There are marked differences in the world around us.
Sometimes they are little things like the difference in the color of a few marbles.
Sometimes they are large. Like the salary of Elon Musk and the average wage of some employees at Twitter entering data.
I see these all the time when I’m looking for subject matter here in the World of Blogginess. Where things are always Bloggy.
Like this entry from some historical notes, just one year apart. The first entry shows the “world” of the white man in 1888. On this date, February 21, 1888, the “Father of American Golf,” a man named John Reid, took a bunch of his white friends out to a cow pasture in Yonkers and demonstrated the game of golf.
Apparently, he played in Scotland and thought it was a good time. So, he brought the game over here to his wealthy friends. He called it the “Royal Scottish Game” and played on an improvised course near his home. The cow pasture.

> _Entries provided_:
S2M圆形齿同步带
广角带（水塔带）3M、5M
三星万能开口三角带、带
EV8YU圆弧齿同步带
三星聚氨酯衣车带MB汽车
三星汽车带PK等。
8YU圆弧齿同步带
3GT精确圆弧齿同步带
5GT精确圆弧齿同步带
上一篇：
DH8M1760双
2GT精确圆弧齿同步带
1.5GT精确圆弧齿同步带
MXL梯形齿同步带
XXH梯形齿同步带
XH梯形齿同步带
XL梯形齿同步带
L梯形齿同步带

* * *

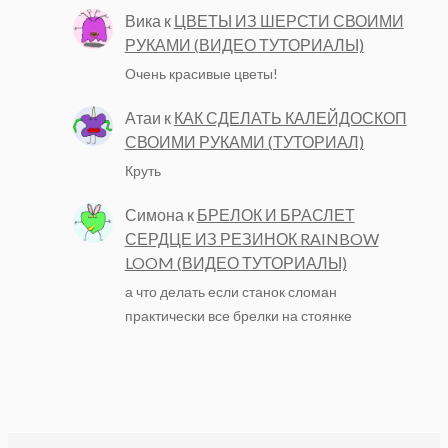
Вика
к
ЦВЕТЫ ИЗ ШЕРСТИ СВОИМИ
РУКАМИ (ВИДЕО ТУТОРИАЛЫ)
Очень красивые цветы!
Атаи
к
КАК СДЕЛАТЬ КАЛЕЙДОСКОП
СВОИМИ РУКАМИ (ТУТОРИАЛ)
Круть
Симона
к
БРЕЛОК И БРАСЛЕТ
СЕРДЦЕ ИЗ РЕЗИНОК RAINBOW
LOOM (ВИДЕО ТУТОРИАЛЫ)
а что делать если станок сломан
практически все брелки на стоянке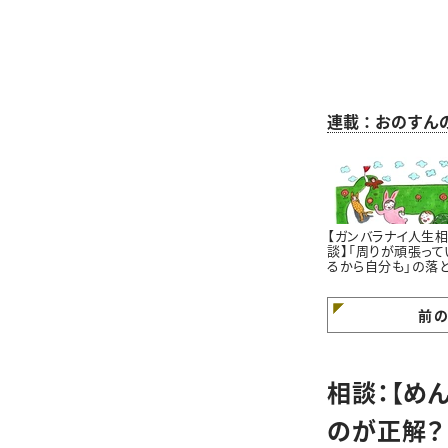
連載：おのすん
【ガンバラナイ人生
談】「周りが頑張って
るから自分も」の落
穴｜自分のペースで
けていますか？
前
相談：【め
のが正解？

> _Directions_:
1/ Rewrite the blog post starting with "Sometimes they are large." and going on through "are always Bloggy.", putting "X" in place of "Twitter".
2/ Carry the blog post forward from its last sentence.
The entries have nothing to do with the blog post.

> _Results of the tasks_:
1/
Sometimes they are large. Like the salary of Elon Musk and the average wage of some employees at X entering data.
I see these all the time when I’m looking for subject matter here in the World of Blogginess. Where things are always Bloggy.

2/
He founded and served as the first president of Saint Andrew’s Golf Club located in Hastings-on-Hudson, New York. And today, Reid’s portrait by Frank Fowler hangs in the dining room there. The club is the oldest golf club in the United States.
That’s one historical reference I noticed for this date.
Then. Right below was this item.
On this date, February 21, 1898, a black postmaster was lynched. His wife and three daughters were shot in Lake City, South Carolina.
Now, this entry doesn’t even list their names.
I’m supposing you are noticing the difference between the items.
I had to look up the names of this black family.
The man was Frazier B. Baker, an African-American teacher appointed as postmaster of Lake City, South Carolina, in 1897 under the William McKinley administration.
People — white people — were not happy about this appointment. Lake City was overwhelmingly white, with fewer than a dozen black residents. So, those white residents initiated a boycott of the Lake City post office and started petitioning for Frazier Baker’s dismissal.
They filed complaints about his mail delivery practices. So, a postal inspector went down there to investigate. Threats had been made again the postmaster’s life. So the inspector recommended the post office be closed.
A mob of white people burned it to the ground. In response to their actions, the government opened a new post office on the outskirts of town, where Baker and his family were to move. So they did. The threats continued.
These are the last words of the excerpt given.